DORALICE ESTÁ COM DEPRESSÃO
(MÃE) – (preocupada) - Doralice o que esta acontecendo com você? Passa horas nesse quarto, carrancuda, sem sair - a mais de mês você esta... Estranha – ouvindo essas músicas estranhas, sem se alimentar direito, você vai ficar fraca, anêmica... Olha, olha?! Você está pálida... Suas notas na escola não estão muitas boas, com exceção de literatura e português.
Mamãe ainda analisa meu boletim escolar. Que coisa anacrônica pra minha idade.
Não respondia nada (A músicas estranha que ela se refere é rock progressivo). Tinha apenas uma vontade incontrolável de chorar. E chorava no quarto trancado quando ela sai. É raro ela se retirar de casa, quando faz isso, é pra ir pra feira ou fazer algum pagamento e tem a missa de domingo e almoços esporádicos na casa da sua sogra. Não passa mais nesses programas mais de 4 horas, ou seja, ela passa de 20 a 24 horas em casa, ou seja, a maior parte do tempo. Dona de casa exemplar e perfeccionista. Obsessiva. Gosta de tudo brilhando, arrumado e cheiroso, isso tudo no superlativo. Quanto ao meu pai. Não sei muito sobre ele. Sei que é um advogado criminalista e como afirmava “advogar para ladrões, estelionatários, traficantes dava bastante lucro, apesar de ser na metade, uns 50%, são causas perdidas” Sinceramente penso mesmo que meu pai é um cara sem escrúpulos. Mas como ele sempre justificava: “Alguém tem que defender esses caras, ainda por cima são eles que pagam nossas contas, nosso almoço, sua escola minha filha”. E apontava para mim com o gafo na mão e um sorrisinho malandro com um fiapo de carne entre os dentes. Pobre do bode expiatório aqui. Apesar da cara feia de minha mãe católica - no fundo daquela expressão malograda eu tenho absoluta certeza que ela consente com as afirmações canalhas do seu marido.
Ultimamente ele chegava mais tarde em casa.
(PAI) - (ansioso) - A violência aumentou muito na cidade, são os efeitos do progresso urbano, e proporcionalmente os nossos lucros. – Meu pai sempre tinha uma defesa com boas estatísticas. E terminou a frase dizendo que ia trocar de carro por um mais moderno. E ia comprar o baixo que tanto pedi. Aí e eu sorri. Poderia defender agora até homicidas. Brincadeirinha.
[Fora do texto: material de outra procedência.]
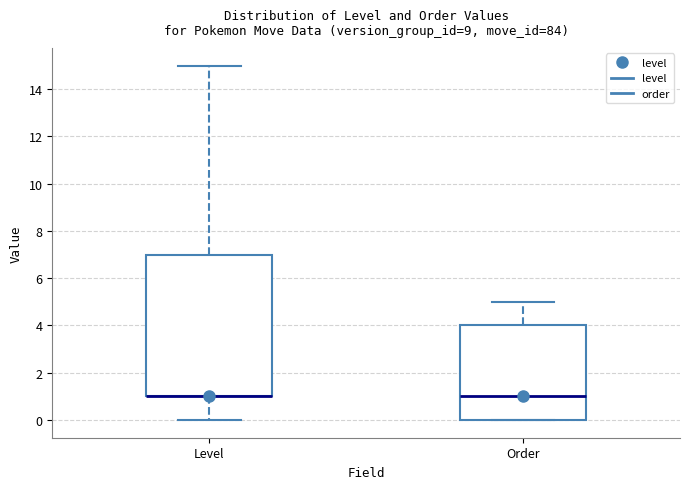

Where does the upper whisker of the box for Order end on the y-axis? The values are not printed on the chart, so give them approximately, as read against the axis.

5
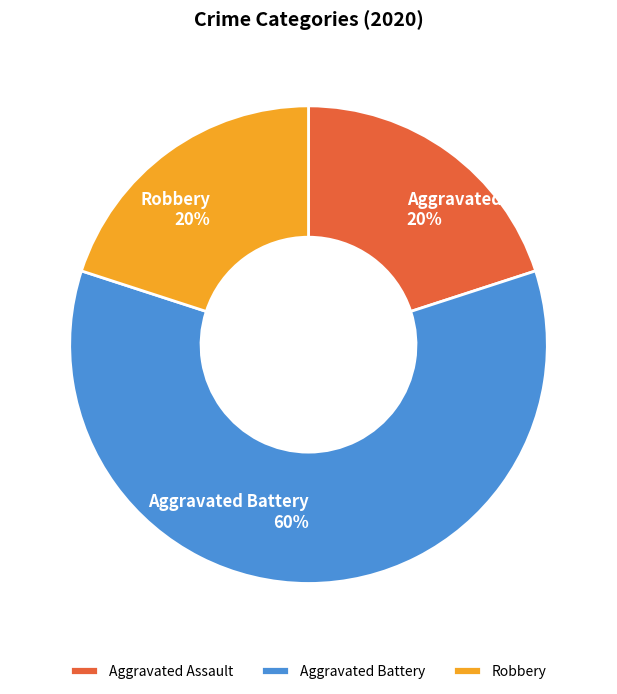

What is the largest slice in the pie chart?

Aggravated Battery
Então um dia minha mãe abriu sem bater a porta meu quarto. E lá estava uma adolescente em lágrimas escutando The Cure.
Sentou ao meu lado. Pegou minha mão e disse que ultimamente tinha visto um programa de TV onde entrevistaram um psicólogo famoso. Ele dizia que a adolescência era uma fase conturbada de intermediação para a vida adulta. Essa fase gerava muitos conflitos na cabecinha dos adolescentes. E era comum alguns terem quadro de tristeza e acabar fazendo besteiras. Ela queria dizer mesmo era depressão com tristeza e suicídio com fazer besteira. Mamãe é cheia de eufemismos. E terminou a explanação dizendo:
Mãe (doce)- Doralice, marquei uma consulta com um ótimo psicólogo que minha amiga me indicou. Quero dizer em primeira mão que você não é louca, mas como disse o cara da TV é preciso, às vezes, um acompanhamento de um terapeuta. Você pode ir? Já marquei a consulta. Tá bom minha gatinha?
Odiava quando mamãe me chamava no diminutivo. Sei que era carinhoso. Mas não sou mais uma criança. Sou apenas uma metamorfose ambulante cheia de conflitos.
Dei apenas um sinal afirmativo com a cabeça. Pedi pra ela sai e aumentei mais o volume de Boys Don`t cry.